Noch keine keine Entscheidung des Verfassungsgerichts

Anders als Rechtsextremisten, die gegen Versammlungsverbote häufig vor Gericht zögen, sei dies bei den Veranstaltern der Pro-Palästina-Kundgebungen bislang eher nicht der Fall, weshalb es hierzu bislang noch keine Entscheidung des Bundesverfassungsgerichts gebe.
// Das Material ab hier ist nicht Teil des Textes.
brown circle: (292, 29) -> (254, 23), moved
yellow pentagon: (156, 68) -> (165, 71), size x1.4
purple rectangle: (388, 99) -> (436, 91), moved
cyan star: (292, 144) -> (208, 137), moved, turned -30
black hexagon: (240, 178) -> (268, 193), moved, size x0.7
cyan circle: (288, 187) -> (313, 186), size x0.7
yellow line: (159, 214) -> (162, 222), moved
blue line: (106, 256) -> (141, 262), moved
Mit ihrem Rundschreiben an die Schulleitungen habe sich Berlins Bildungssenatorin Katharina Günther-Wünsch in einer »Grauzone« bewegt, sagte der Jurist. Die CDU-Politikerin hatte darin am 13. Oktober festgehalten, auch das Mitführen von nicht strafrechtlich relevanten Symbolen, wie etwa Aufkleber mit Aufschriften wie »Free Palestine« oder das sogenannte Palästinensertuch, solle zur Wahrung des Schulfriedens in Berliner Schulen untersagt werden. Einschränkend schrieb sie: »Welche Maßnahmen im Einzelnen innerhalb des in diesem Schreiben aufgezeigten Rahmens für Ihre Schule verhältnismäßig und effektiv sind, können nur Sie als die Verantwortlichen vor Ort einschätzen.«

»Da kann man juristisch durchaus Zweifel haben, auch in der konkreten Einordnung«, sagte Wrase, beispielsweise, ob das Tragen des sogenannten Palästinensertuchs im Einzelfall als »Unterstützung der Hamas gewertet werden kann oder der Terrorangriffe auf Israel« oder ob dies lediglich »eine allgemeine Solidaritätsbekundung« sei.